Flowing water has been used for thousands of years to power all sorts of machines and to do all sorts of useful things. Waterwheels were used for many years to provide the power for factories until the mighty and more reliable steam engine began to be used in the late 1700’s and early 1800’s.
These water wheel models are quite easy to make and it’s great fun experimenting with different paddle shapes. The paddles are cut from plastic milk bottles using normal classroom scissors. Can you see how the different shaped paddles have been made by cutting out certain sections of the bottles? Slits are cut into the plastic foam wheel and the paddles are pushed in. The support is a strip of wood which can be pushed into the ground or into a wooden base with hole. The rectangular block has holes pierced in it to accept the support strip and the wooden axle for the wheel. The block can be moved to any height on the support.
Pupils are challenged to adapt and even redesign the waterwheel so that it becomes a garden novelty for example.
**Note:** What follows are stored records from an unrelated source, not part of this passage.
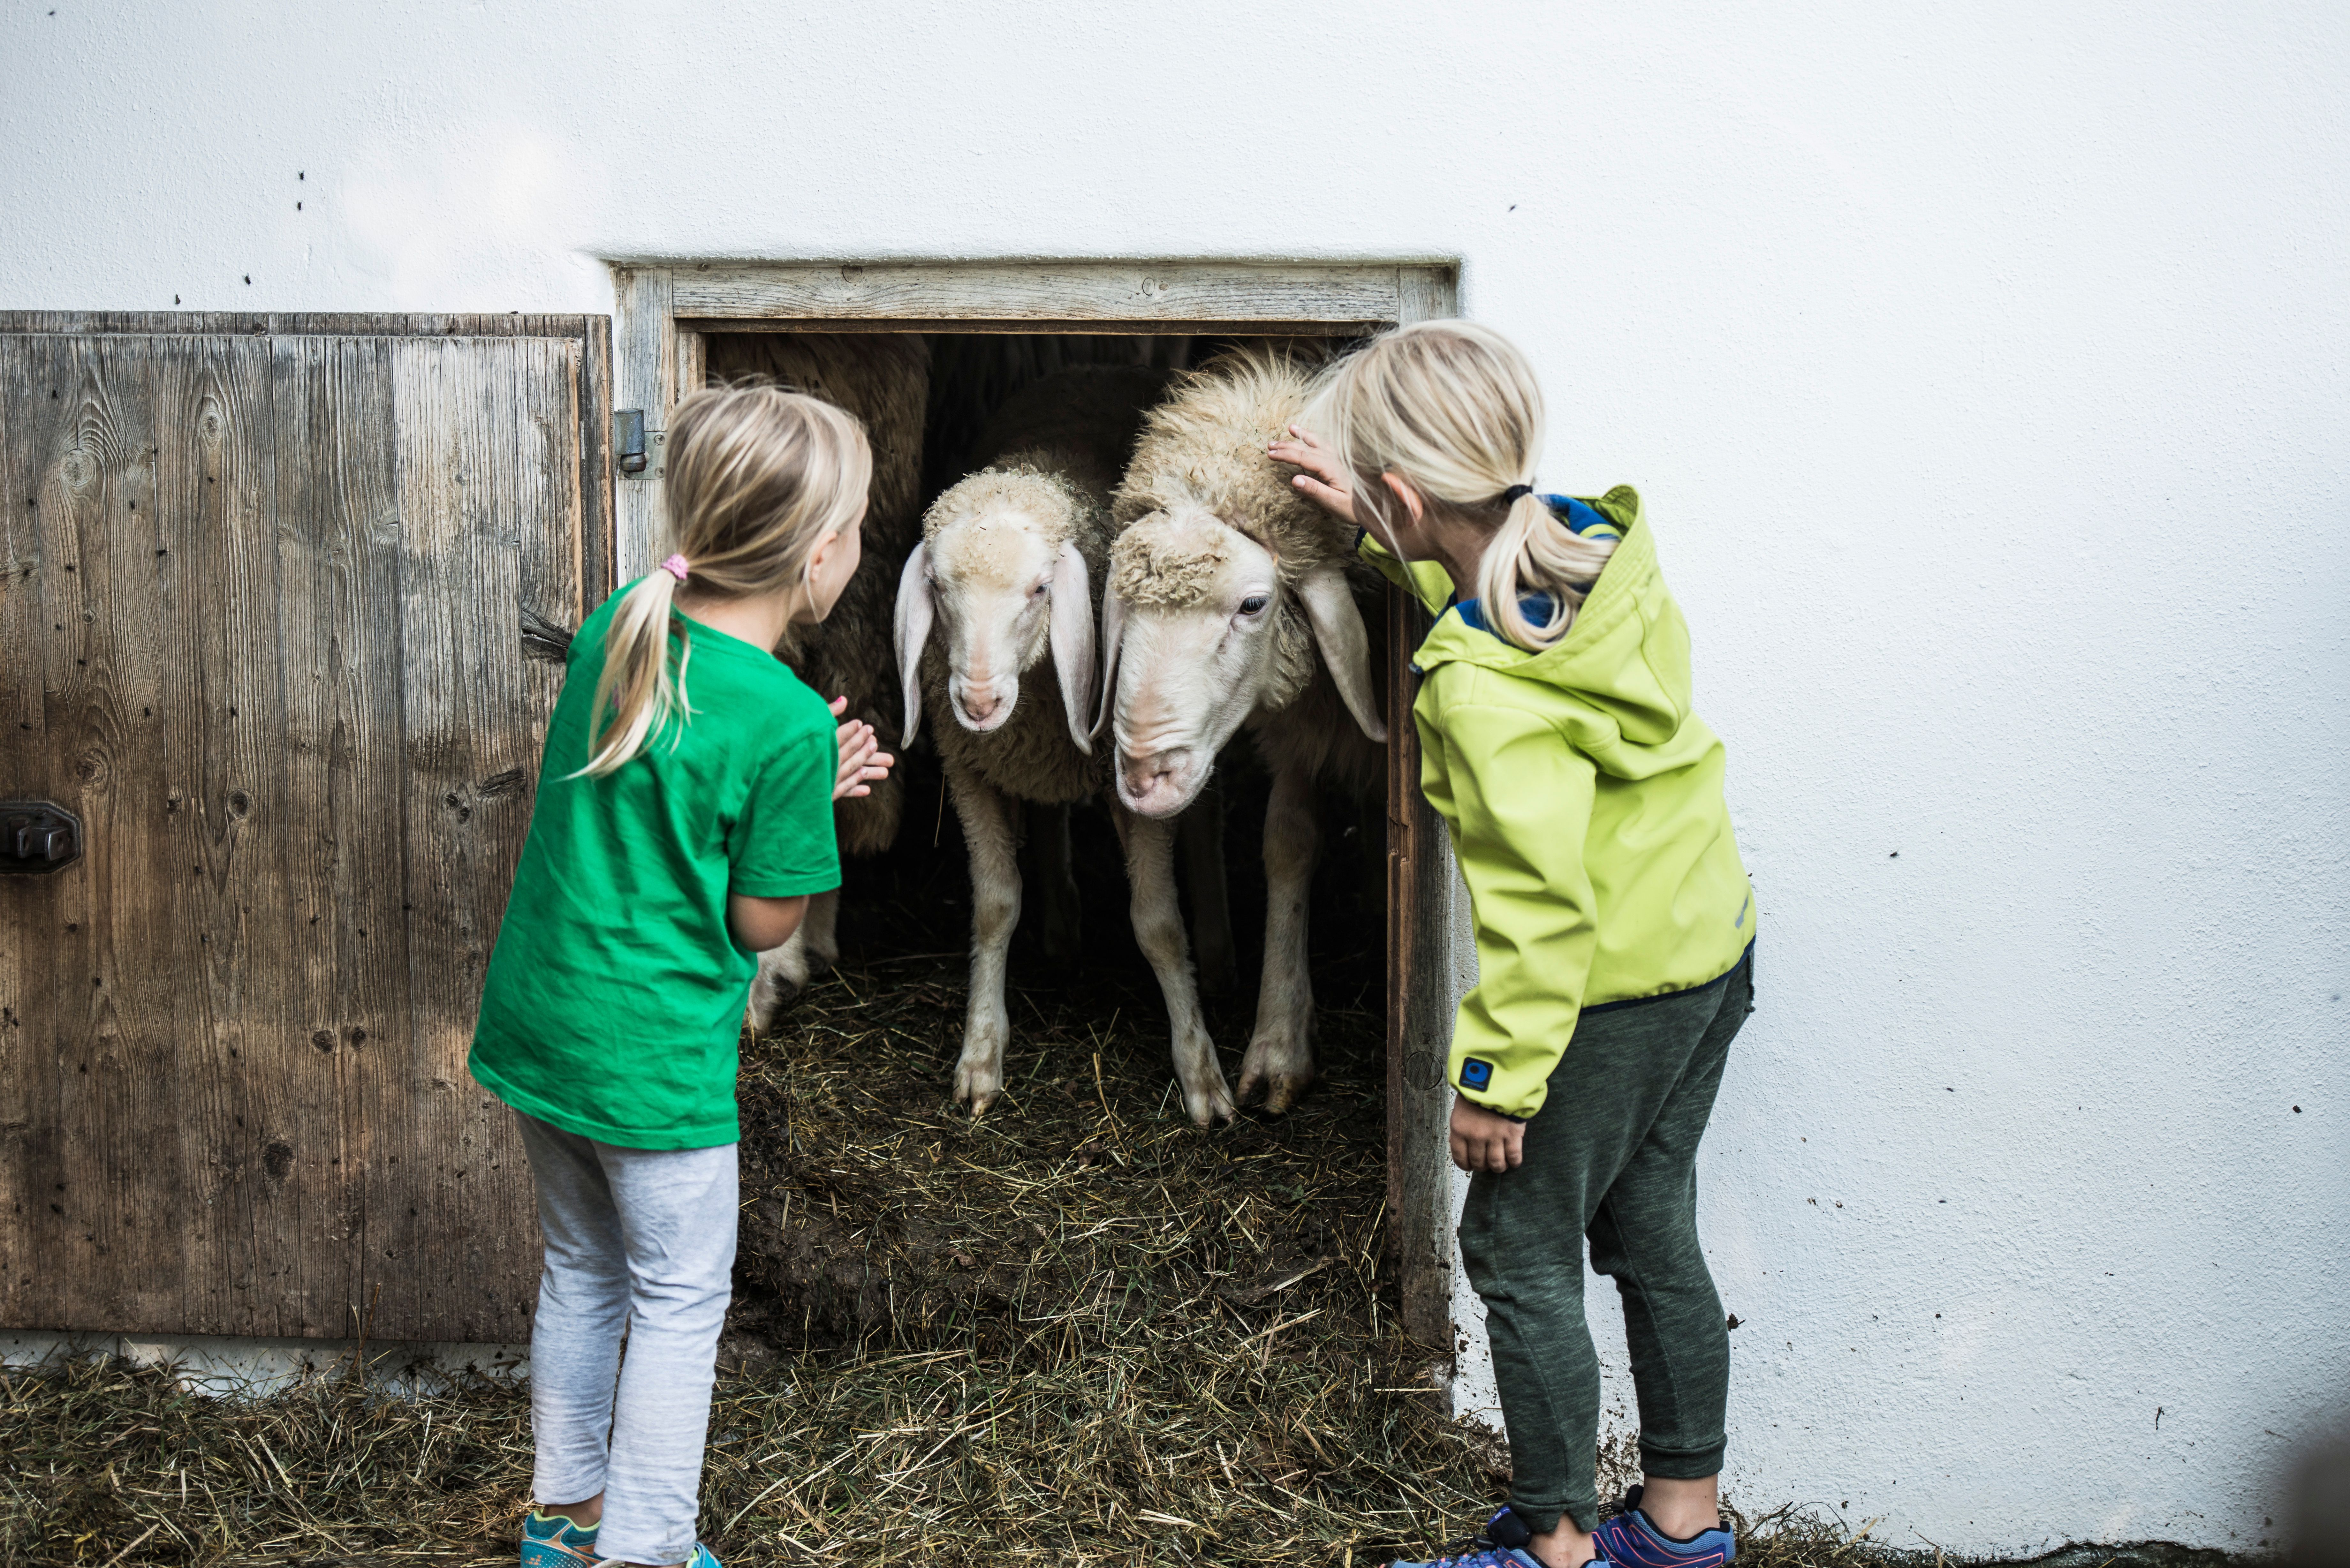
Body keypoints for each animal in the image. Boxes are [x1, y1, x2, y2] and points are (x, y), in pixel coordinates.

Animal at [1090, 350, 1382, 1124]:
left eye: (1254, 605)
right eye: (1119, 602)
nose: (1143, 775)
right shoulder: (1301, 728)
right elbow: (1287, 842)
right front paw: (1282, 1038)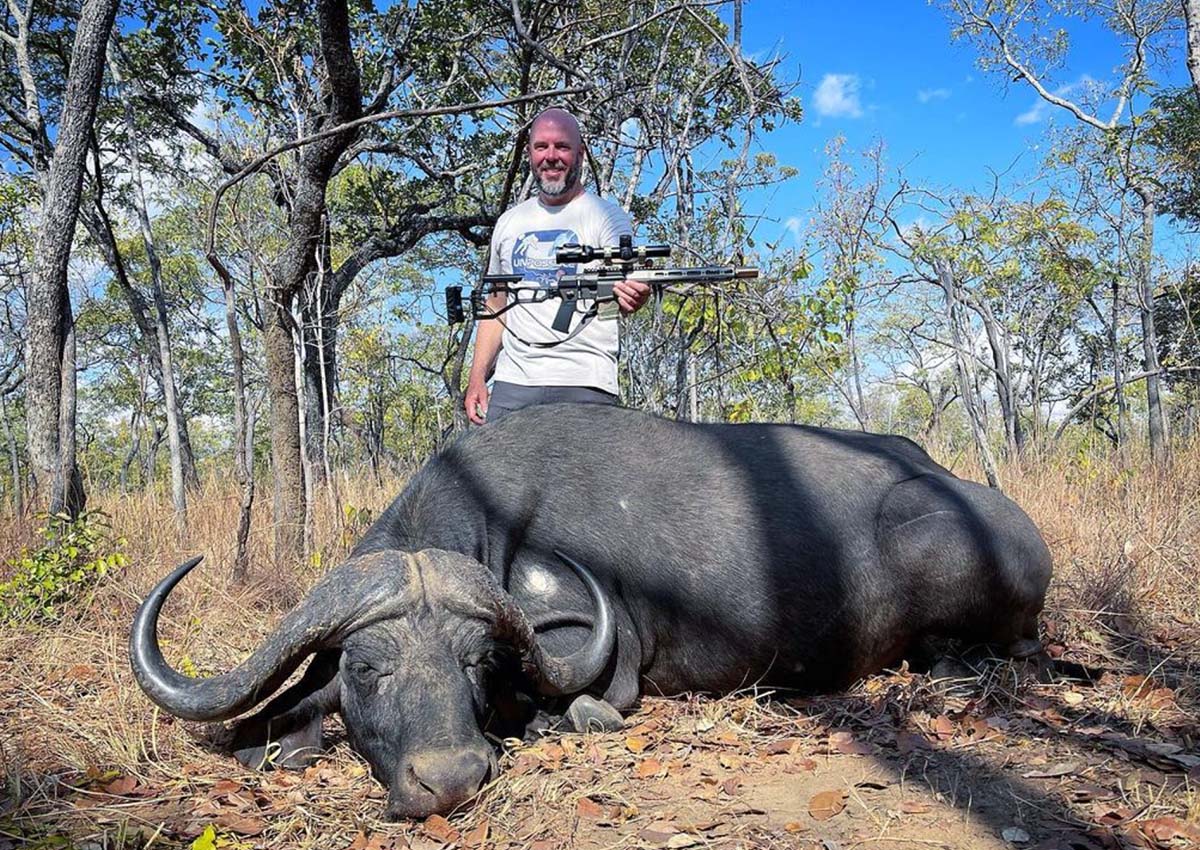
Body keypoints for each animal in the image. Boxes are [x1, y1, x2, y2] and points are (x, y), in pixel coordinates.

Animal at [129, 403, 1051, 816]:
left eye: (477, 662)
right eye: (364, 668)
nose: (449, 780)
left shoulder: (607, 665)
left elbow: (576, 705)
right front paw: (279, 743)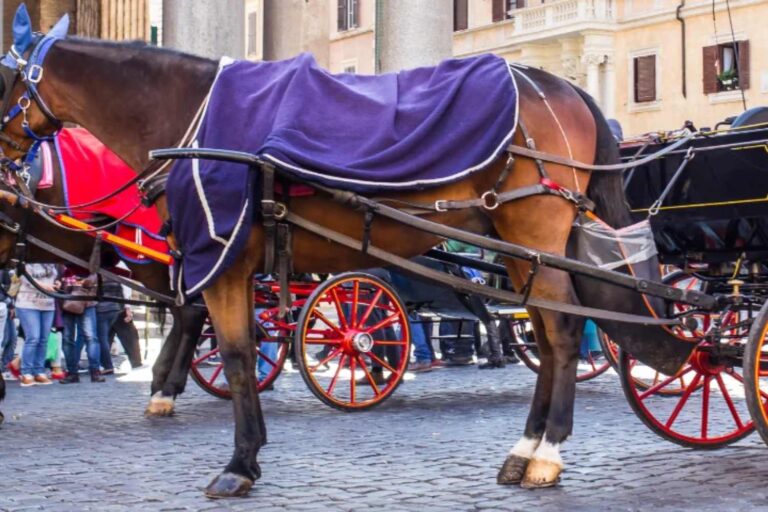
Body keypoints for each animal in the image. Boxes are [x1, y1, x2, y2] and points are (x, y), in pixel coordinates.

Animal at [0, 10, 680, 497]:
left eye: (3, 78)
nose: (11, 167)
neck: (194, 120)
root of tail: (556, 83)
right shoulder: (221, 260)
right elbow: (240, 348)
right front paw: (246, 451)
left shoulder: (221, 256)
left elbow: (239, 354)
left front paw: (239, 462)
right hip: (515, 242)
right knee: (542, 332)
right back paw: (525, 448)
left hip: (534, 229)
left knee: (562, 333)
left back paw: (547, 454)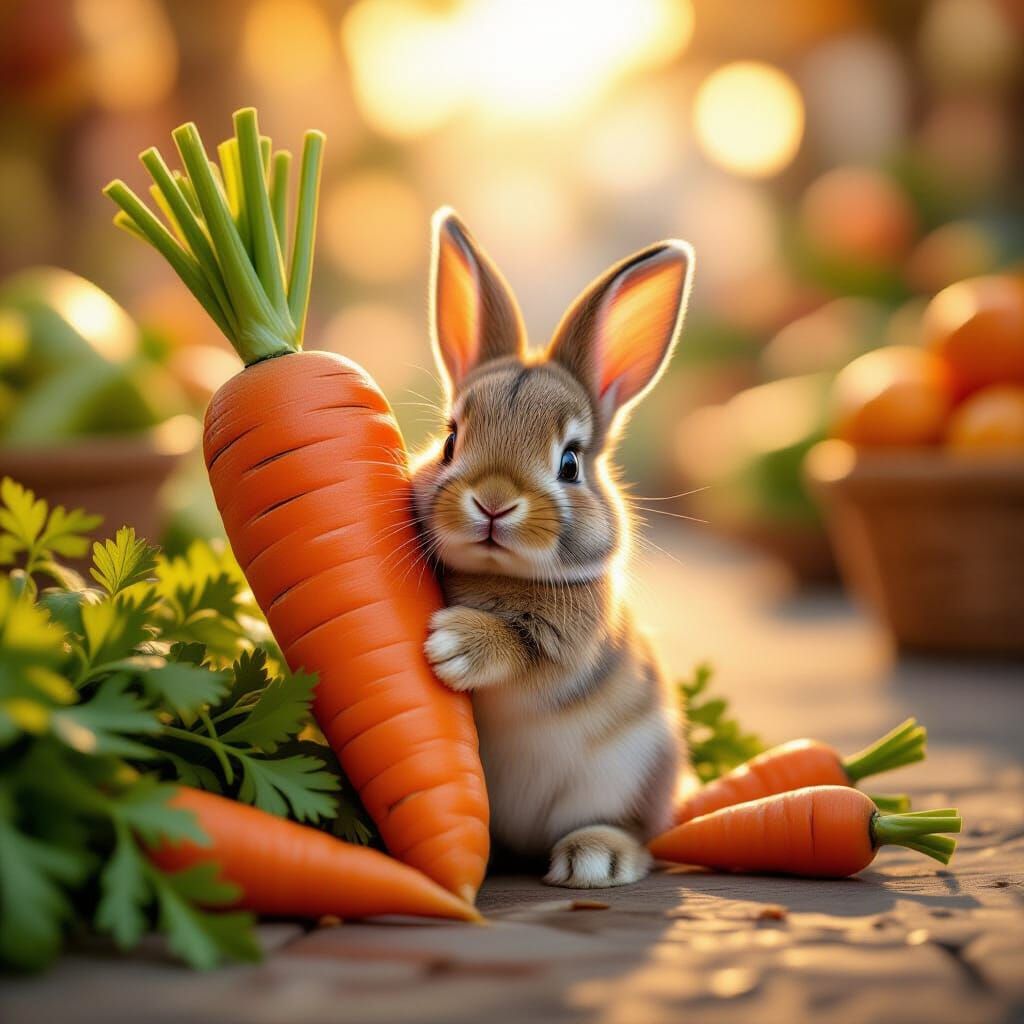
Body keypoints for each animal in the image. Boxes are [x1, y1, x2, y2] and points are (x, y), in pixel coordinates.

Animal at [409, 207, 695, 888]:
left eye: (570, 462)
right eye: (450, 441)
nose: (492, 502)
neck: (496, 575)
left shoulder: (571, 644)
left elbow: (524, 649)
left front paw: (453, 645)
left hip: (636, 772)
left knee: (638, 833)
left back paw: (594, 859)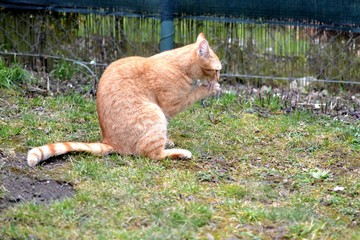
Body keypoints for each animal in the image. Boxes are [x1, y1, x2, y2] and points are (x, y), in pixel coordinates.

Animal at [26, 32, 222, 167]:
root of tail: (108, 141)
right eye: (216, 71)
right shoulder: (171, 105)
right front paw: (210, 88)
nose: (219, 78)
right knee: (152, 154)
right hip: (155, 113)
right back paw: (180, 152)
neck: (180, 65)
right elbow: (193, 94)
This model winds up a string as the water wheel turns. If card is used then it can be laminated to make it waterproof!
These pictures and video clip show how a reservoir of water is attached at the top of the support strip using tape (and a cable tie if required). The reservoir slowly releases water via the tube to fill a ‘bucket’ or push against paddles.
Click pic for video clip
The reservoir can be modified to make an ‘automatic release syphon’. This is a fantastic addition because the water doesn’t run from the reservoir until the water level in the reservoir is near to being the maximum. This means that you can leave the novelty out in the rain and when the reservoir becomes filled the waterwheel or novelty starts to operate. If a syphon reservoir is not used then the water simply starts running out immediately so it’s not likely that a rain shower will make it work because the actual water flow is likely to be too ‘weak’.
Water power is a fascinating topic. Other possible models include an Egyptian Shaduf and an Archimedean screw’ water pump. I’ll try to add these soon.